Maybe the only thing more frightening than the houses we’ve seen is the Denver housing market. It’s batshit crazy. First of all, our budget buys us a modest sized home in the suburbs with the aforementioned crap attached, while it would buy a beautiful McMansion bigger than my parents’ house in Kansas City. Finding one that doesn’t require major work, but with enough space for us to live is like a needle in a haystack. One of the notes we put on a house said, “Chubby,” so obviously we liked that one. But, after talking about it, we realized we were just mesmerized by all the high end finishes. It was way out west and we’d be so isolated, but more importantly, there wasn’t enough space. That’s what happened to us with our apartment and we’re pissy about being on top of each other. We’re not making that mistake again. Another house we liked was beautiful and spacious, but was the most expensive house on the block smack in the middle of a neighborhood full of shitty little used car lots and pawn shops. Life wouldn’t be great there and neither would resale.
Second and third of all, people aren’t selling and when they do, houses are being snatched up the DAY they’re put on the market. There is no such thing as paying below asking price right now and some areas are so cutthroat with bitter bidding wars that the inventory is gone before we even see that it’s for sale. It’s difficult to be at the mercy of three different people’s schedules in this kind of situation and the raging insomnia coupled with bitten down nubs for nails is evidence that it’s all wearing on me.
The urgency is there as our apartment lease is up on April 30th and factoring in the time it takes to close as well as our week vacation at the end of March gives us about three weeks to find a place to live. In fact it’s such a priority that on our last tour, which consisted of 14 houses on a Saturday morning, I battled through a migraine instead of staying in bed, crying in the fetal position like usual. The nausea eventually overwhelmed me and I christened the toilet of a stranger in their shitty, 80s-tastic house. We joked that it was a “sign” - yeah, a sign to get the hell out of that crappy house.
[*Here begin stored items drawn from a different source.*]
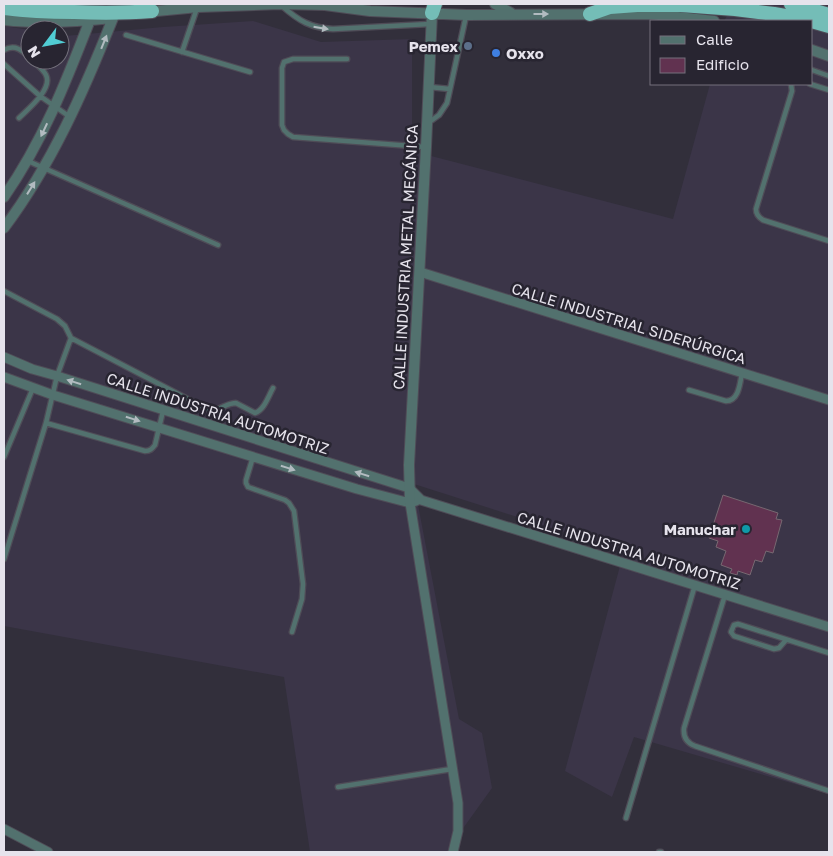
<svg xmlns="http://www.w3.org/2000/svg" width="833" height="856" viewBox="0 0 833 856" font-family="'Golos Text',sans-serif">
	<rect width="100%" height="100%" fill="#322f3b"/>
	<!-- built -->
	<path fill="#3b3548" d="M734,4h95v790l-195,-57 -22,60 -47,-26 59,-220 -210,-67 45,235 23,14 10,55 -33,46 -9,18h-140l-26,-175 -280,-51v-600l26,4v30h30v-25l5,1 98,-9 90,-6 68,21 91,-3v112l261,68 37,-135h102v-63h-88z"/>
	<!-- building -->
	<path fill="#613250" stroke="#776871" d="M723,495l55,18 -2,6 6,1 -9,33 -7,-2 -4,11 -7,-2 -5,15 -12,-4 -1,4 -7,-2 2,-4 -11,-4 5,-14 -10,-4 2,-6 -9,-3z"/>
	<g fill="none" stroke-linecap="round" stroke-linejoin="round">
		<defs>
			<path id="service" d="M282,6c17,15 29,22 51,23l97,-5
				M126,35l124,37
				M4,50c11,-6 18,0 26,8
				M182,52l15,-44
				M347,59h-54l-9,3 -2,6v57l2,5 4,4 5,3 132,10
				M4,64l36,32 30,21
				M812,70l17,6
				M791,84l1,7 -36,118c0,5 2,8 7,11l66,21
				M810,84l19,6
				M429,87l21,2
				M19,118c9,-9 34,-29 27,-43 -3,-6 -9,-10 -14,-15
				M428,123l11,-8 8,-12 19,-87
				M28,161l190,84
				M4,291l53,28 8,7 6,12 -14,38 -11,47 -42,136
				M71,338l138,72c11,1 17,-7 27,-7l19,10c9,-3 13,-16 18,-25
				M689,390l37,11c13,0 14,-18 16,-28
				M46,423l99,28c5,0 7,-2 10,-6l8,-34
				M4,457l29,-69
				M253,457l-7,23v3l2,4 37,13 4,3 5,8 9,73 -1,15 -10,33
				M725,595l-41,133c-1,9 3,15 11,18l134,45
				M786,640l-7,8 -5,1 -40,-13 -3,-4 3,-7 4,-1 91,29
				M338,787l114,-18
				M626,818l69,-233
				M659,852h2"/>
			<path id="minor" d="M420,272l409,128
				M4,357l28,12 25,7 352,112 12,12 408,127
				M4,377l49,18 304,94 53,14 6,-2
				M410,503l48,300v28l-5,21
				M4,829l44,23"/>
			<path id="tertiary" d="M495,4l16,9
				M146,12l52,-5 82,-3 45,1 45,6 97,4 183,-1 64,7
				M4,20c36,4 72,2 108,-2
				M812,50l17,6
				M4,197c38,-54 62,-115 86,-177
				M4,228c48,-64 80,-137 109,-210
				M410,503l-1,-38 17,-318 6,-134"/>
			<path id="trunk" d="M791,4l38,11
				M4,8c23,3 47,4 70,4 26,1 52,1 78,-1
				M432,13l3,-9
				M590,14l20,-7 27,-2h44l54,4 39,5 34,6 21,6"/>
		</defs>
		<!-- service casing -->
		<use href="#service" stroke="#4f4c57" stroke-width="7"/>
		<!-- minor casing -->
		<use href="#minor" stroke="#4f4c57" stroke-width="11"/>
		<!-- tertiary casing -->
		<use href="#tertiary" stroke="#4f4c57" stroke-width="12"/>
		<!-- trunk casing -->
		<use href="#trunk" stroke="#4f4c57" stroke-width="16"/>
		<!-- service -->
		<use href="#service" stroke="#52716e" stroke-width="4.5"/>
		<!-- minor -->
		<use href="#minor" stroke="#52716e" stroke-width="9"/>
		<!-- tertiary -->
		<use href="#tertiary" stroke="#52716e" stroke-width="10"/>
		<!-- trunk -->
		<use href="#trunk" stroke="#74bdb7" stroke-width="14"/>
	</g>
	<!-- one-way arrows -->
	<defs><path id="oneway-solid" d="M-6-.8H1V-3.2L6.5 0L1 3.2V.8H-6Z" transform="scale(1.25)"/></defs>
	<g fill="#b2bbc0">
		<use href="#oneway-solid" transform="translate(541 14)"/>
		<use href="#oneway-solid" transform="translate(321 28) rotate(9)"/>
		<use href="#oneway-solid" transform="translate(104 42) rotate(-68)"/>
		<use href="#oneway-solid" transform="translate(44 130) rotate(115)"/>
		<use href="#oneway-solid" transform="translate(31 188) rotate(-58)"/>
		<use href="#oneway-solid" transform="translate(74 382) rotate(-162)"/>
		<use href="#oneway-solid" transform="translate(133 419) rotate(17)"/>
		<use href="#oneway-solid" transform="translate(288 468) rotate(17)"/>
		<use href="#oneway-solid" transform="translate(362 474) rotate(-163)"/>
	</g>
	<!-- markers -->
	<circle fill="#5c6f8a" stroke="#282531" stroke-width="2" cx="468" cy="46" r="5"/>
	<circle fill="#3f7fe0" stroke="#282531" stroke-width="2" cx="496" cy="53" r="5"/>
	<circle fill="#0f9aa8" stroke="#282531" stroke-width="2" cx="746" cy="529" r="5"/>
	<g text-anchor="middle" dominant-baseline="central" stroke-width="5" stroke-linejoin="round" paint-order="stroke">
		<!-- poi labels -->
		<g font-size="15" font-weight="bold" fill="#e6e3ec" stroke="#282531" text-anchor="end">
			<text x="458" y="46">Pemex</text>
			<text x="506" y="53" text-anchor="start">Oxxo</text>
			<text x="736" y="529">Manuchar</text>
		</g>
		<!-- street labels -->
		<g font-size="15" fill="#e6e3ec" stroke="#282531">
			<text transform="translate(405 257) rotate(-87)">CALLE INDUSTRIA METAL MECÁNICA</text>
			<text transform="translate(629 323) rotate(17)">CALLE INDUSTRIAL SIDERÚRGICA</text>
			<text transform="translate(218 413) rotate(18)">CALLE INDUSTRIA AUTOMOTRIZ</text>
			<text transform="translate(629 550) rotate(17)">CALLE INDUSTRIA AUTOMOTRIZ</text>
		</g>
	</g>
	<!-- border -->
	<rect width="833" height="856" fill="none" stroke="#e6e3ec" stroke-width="10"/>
	<!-- legend -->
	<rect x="650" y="20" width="162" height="65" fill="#282531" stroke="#74717c"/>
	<rect x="660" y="36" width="25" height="8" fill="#52716e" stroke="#74717c"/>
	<text x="696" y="45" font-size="15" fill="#e6e3ec">Calle</text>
	<rect x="660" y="58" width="25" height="15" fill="#613250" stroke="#74717c"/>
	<text x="696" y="70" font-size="15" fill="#e6e3ec">Edificio</text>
	<!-- north arrow -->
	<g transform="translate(45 45) rotate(238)"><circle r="24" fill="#282531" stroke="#74717c"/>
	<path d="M0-4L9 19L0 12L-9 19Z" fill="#51ccd3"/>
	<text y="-8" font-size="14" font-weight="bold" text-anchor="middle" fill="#e6e3ec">N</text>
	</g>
</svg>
I think part of the uneasy feeling is that we’re just so close. In fact, we’re looking at a house tomorrow morning that has what we like in a great neighborhood that already has an offer on it. Somehow our realtor talked the other agent into letting us see it for a counter offer if we want. I’m prepared to take the ghetto hoops out of my ears, rip off my gold, sparkly Lee Press-ons and throw down if need be. But, hell, who knows? Maybe the basement smells like butthole and we won't want it anyway.
Like with all huge, life altering decisions in your life, people feel the need to chime in with advice as if every market, personality, need, want and experience is exactly the same across the board. Walk a mile in these threadbare, Denver house-hunting shoes and ye would sing a different tune. The one piece of advice that I really liked was from Pat’s dad, “Get what you want and don’t settle because if you do, you’ll regret it.” I threw up my hands and yelled, “THANK YOU!” Finally somebody sees it my way. We’re spending way too much money and time to settle. I never do anyway.
Our updated dream house of right now, sans killer monkey and laser Jesus, is out there, but just like dating, when you’re house hunting, you have to go through a bunch of duds before you find marriage material.